For this we used the following approach
//build the ion trace
Statement statement = session.connection().createStatement()
for (int mass = 0; mass < mz.length; mass++) { if (mass >= beginMass && mass <= endMass) { if (intensity[mass] > 0) {
IonTrace trace = new IonTrace(ion: mz[mass], intensity: intensity[mass])
trace.spectra = spectra
statement.addBatch("insert into iontrace(id, intensity, ion, spectra_id) values (nextval('SEQ_TRACE'),${intensity[mass]},${(int)(mz[mass])},${spectra.id})")
}
}
}
statement.executeBatch()
which worked quite well. As a conclusion I removed the complete hibernate layer from this application, since we lost most of it's benefits by now.
To further optimize the insert speed we replace the Statements with PreparedStatements, which improves the speed of the insert by close to 50%.
LOG: duration: 0.035 ms statement: EXECUTE [PREPARE: insert into iontrace_127(id, intensity, ion, spectra_id) values (nextval('seq_trace'),$1,$2,$3)]
LOG: duration: 0.035 ms statement: EXECUTE [PREPARE: insert into iontrace_127(id, intensity, ion, spectra_id) values (nextval('seq_trace'),$1,$2,$3)]
LOG: duration: 0.035 ms statement: EXECUTE [PREPARE: insert into iontrace_127(id, intensity, ion, spectra_id) values (nextval('seq_trace'),$1,$2,$3)]
Storage
as you can imagine this amount of rows can take up quite some space. An initial estimate say it's roughly 20TB with the current table schema.
Which is 20 times more than the files occupy on the harddrive.
So what can you do to keep the storage space down
- use the smallest possible data types possible
- only index what is necessary to be index
- remove columns which are not necessary, like we don't need a primary key on the ion trace table
- estimate your possible amount of data stored in the database, like we won't store billions of spectra, so we can use integer instead of bigint
- store intensities as integer and not as double.

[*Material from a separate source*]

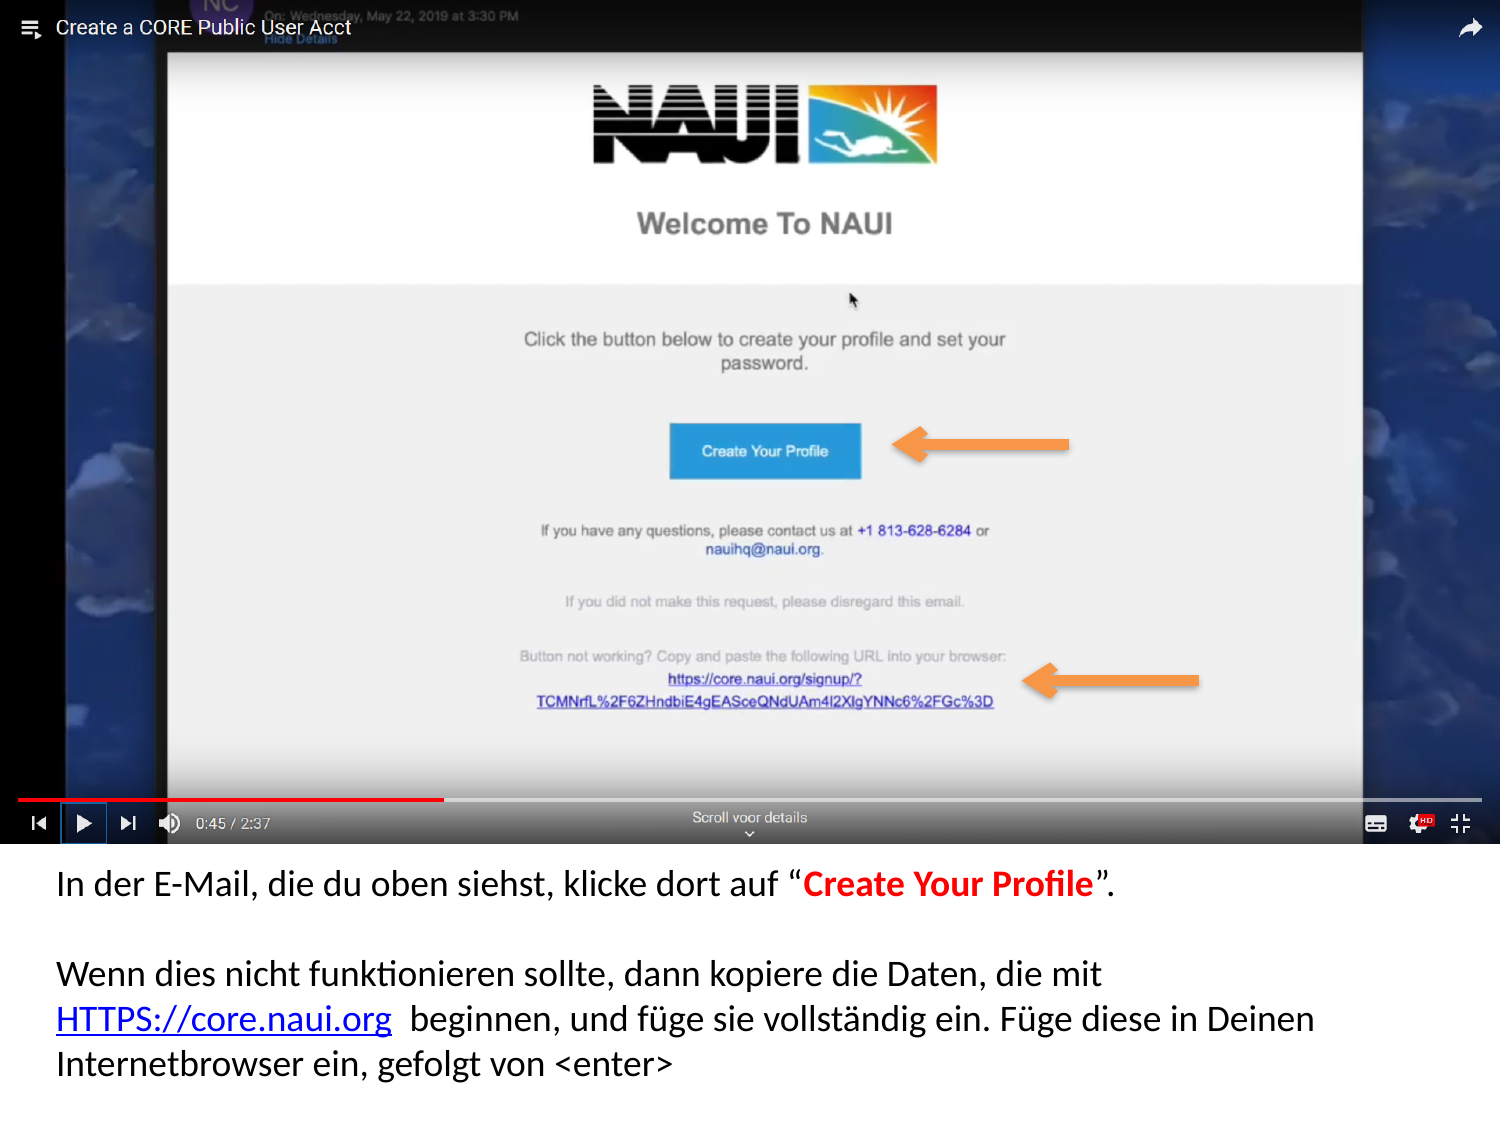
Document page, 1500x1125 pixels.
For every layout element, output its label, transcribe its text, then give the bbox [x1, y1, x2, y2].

picture [0, 0, 1500, 845]
text_box In der E-Mail, die du oben siehst, klicke dort auf “Create Your Profile”. Wenn dies nicht funktionieren sollte, dann kopiere die Daten, die mit HTTPS://core.naui.org beginnen, und füge sie vollständig ein. Füge diese in Deinen Internetbrowser ein, gefolgt von <enter> [41, 853, 1447, 1092]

To estimate the required storage we used the following function, which roughly gives us storage capacity for 4 years of netcdf files.
netcdf-repository=# SELECT pg_size_pretty(pg_database_size('netcdf-repository')/(select count(*) from netcdf)* 40000) as "estimated database size";
estimated database size
-------------------------
16 TB
(1 row)
And a server for this would currently cost around 7000$
-END-